--- Data shown ---

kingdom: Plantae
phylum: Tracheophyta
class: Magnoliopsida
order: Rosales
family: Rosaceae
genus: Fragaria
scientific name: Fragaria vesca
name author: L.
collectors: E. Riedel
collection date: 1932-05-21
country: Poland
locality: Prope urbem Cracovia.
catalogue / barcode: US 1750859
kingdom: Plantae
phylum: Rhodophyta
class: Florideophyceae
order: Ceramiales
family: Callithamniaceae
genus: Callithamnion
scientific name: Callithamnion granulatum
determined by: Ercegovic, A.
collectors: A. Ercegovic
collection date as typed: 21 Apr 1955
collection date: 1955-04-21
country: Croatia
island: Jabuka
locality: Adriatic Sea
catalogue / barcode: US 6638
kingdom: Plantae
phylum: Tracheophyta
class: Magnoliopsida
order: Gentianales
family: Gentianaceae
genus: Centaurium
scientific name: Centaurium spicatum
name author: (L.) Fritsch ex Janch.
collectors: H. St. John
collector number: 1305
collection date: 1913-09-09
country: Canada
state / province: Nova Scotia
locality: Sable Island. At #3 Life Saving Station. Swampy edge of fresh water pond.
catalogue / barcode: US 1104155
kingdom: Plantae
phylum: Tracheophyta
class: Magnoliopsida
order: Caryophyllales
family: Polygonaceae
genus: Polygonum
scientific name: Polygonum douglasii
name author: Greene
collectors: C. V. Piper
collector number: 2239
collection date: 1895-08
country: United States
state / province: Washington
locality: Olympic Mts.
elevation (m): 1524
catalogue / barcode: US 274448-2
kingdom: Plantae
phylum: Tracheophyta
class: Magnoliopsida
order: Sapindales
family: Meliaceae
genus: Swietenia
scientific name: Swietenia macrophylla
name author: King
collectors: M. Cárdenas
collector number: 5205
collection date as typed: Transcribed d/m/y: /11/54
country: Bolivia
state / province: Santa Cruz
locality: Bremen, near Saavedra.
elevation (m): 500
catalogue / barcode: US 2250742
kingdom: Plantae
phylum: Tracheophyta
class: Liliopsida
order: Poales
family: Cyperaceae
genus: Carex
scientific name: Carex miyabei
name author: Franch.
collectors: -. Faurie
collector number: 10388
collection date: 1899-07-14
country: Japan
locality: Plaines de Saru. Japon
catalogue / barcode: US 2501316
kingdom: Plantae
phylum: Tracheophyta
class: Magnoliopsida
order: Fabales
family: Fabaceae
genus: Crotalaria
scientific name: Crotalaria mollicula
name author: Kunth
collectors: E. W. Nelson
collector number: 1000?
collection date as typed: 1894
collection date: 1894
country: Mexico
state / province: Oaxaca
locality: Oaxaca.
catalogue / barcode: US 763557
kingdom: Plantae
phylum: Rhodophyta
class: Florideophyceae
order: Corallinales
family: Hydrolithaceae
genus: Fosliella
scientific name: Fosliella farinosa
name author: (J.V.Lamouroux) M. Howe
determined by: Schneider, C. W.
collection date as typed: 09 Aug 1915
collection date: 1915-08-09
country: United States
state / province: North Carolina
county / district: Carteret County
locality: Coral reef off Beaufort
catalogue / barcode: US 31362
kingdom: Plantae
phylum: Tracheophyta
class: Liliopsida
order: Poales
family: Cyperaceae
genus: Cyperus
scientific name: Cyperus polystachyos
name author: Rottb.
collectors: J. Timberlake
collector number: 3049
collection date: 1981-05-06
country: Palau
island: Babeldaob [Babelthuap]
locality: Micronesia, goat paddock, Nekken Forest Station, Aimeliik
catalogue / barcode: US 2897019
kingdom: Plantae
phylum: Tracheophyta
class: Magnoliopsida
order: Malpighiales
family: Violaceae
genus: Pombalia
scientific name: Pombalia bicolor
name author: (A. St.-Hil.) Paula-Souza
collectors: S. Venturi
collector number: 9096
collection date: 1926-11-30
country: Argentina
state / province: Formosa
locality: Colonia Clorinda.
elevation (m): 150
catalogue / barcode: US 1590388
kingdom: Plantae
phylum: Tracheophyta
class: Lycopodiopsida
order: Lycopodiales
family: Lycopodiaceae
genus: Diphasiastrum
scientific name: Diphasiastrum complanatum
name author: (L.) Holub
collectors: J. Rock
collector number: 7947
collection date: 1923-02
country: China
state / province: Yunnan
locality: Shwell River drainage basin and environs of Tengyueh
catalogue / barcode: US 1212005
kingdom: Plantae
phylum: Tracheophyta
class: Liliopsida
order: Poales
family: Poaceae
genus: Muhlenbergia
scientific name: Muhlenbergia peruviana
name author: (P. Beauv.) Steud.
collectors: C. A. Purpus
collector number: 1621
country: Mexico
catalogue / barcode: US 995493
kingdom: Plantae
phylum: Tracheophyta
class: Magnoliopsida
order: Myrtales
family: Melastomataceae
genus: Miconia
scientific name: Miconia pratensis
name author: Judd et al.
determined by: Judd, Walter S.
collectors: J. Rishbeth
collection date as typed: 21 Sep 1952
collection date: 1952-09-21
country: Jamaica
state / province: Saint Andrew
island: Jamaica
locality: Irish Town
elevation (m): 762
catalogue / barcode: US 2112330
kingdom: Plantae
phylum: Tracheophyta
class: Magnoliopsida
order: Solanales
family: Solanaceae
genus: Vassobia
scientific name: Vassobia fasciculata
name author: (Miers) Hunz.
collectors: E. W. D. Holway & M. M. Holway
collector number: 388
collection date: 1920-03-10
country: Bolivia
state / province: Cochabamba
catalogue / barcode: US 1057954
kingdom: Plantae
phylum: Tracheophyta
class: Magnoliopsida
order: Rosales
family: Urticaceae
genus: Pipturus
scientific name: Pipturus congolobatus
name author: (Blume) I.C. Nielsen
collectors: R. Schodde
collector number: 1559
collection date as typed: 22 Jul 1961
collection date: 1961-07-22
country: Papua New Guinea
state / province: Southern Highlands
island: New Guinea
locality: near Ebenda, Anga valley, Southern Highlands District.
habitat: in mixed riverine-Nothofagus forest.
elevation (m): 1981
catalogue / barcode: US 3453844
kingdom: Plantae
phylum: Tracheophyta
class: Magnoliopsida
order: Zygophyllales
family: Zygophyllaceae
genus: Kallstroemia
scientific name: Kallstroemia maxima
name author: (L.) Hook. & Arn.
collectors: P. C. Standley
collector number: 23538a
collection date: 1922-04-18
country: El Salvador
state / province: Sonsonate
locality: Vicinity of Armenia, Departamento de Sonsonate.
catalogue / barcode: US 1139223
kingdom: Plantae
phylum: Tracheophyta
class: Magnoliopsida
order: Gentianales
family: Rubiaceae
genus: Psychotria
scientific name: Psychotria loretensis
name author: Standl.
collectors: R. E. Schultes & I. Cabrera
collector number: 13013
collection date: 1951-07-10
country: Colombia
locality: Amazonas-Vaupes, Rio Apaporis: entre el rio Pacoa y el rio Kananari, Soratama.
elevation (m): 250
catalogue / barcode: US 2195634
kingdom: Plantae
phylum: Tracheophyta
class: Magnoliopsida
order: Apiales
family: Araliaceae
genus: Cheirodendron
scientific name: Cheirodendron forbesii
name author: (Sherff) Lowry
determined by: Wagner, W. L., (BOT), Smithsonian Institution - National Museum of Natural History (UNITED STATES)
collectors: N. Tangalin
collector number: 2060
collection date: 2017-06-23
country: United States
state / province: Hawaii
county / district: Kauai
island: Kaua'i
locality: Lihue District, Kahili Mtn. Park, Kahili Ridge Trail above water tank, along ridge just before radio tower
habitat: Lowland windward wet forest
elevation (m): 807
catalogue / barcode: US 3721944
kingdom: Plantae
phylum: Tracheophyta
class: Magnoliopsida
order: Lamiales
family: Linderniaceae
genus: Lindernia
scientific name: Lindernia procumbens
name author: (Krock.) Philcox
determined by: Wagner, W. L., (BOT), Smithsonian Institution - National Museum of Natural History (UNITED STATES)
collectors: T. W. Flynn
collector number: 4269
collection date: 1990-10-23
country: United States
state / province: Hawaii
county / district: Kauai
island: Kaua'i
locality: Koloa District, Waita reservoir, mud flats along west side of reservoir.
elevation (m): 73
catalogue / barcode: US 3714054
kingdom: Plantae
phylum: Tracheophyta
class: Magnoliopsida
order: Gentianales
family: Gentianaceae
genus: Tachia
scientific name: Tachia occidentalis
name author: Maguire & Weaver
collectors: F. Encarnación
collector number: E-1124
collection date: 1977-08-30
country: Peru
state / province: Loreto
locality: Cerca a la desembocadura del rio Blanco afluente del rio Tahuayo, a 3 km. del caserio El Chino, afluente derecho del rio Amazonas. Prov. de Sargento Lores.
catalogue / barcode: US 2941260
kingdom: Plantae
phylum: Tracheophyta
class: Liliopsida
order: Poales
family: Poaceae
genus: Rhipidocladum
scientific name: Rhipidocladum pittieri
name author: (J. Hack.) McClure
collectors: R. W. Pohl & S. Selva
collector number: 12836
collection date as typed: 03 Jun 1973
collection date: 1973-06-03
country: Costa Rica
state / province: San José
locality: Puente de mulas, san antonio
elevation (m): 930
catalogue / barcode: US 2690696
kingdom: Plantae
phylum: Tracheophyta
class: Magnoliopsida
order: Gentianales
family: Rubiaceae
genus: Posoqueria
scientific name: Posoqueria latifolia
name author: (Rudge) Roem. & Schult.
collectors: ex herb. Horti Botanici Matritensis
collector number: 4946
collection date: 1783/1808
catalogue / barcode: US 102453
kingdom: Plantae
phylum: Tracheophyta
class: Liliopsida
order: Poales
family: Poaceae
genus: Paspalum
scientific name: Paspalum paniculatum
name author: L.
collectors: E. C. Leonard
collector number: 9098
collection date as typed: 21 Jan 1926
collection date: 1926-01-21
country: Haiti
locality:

---

Exercise aim: Copy the lines in the records word for word, starting at the line that contains "determined by: Ercegovic, A." and ending after the line that contains "state / province: Nova Scotia".

Result:
determined by: Ercegovic, A.
collectors: A. Ercegovic
collection date as typed: 21 Apr 1955
collection date: 1955-04-21
country: Croatia
island: Jabuka
locality: Adriatic Sea
catalogue / barcode: US 6638
kingdom: Plantae
phylum: Tracheophyta
class: Magnoliopsida
order: Gentianales
family: Gentianaceae
genus: Centaurium
scientific name: Centaurium spicatum
name author: (L.) Fritsch ex Janch.
collectors: H. St. John
collector number: 1305
collection date: 1913-09-09
country: Canada
state / province: Nova Scotia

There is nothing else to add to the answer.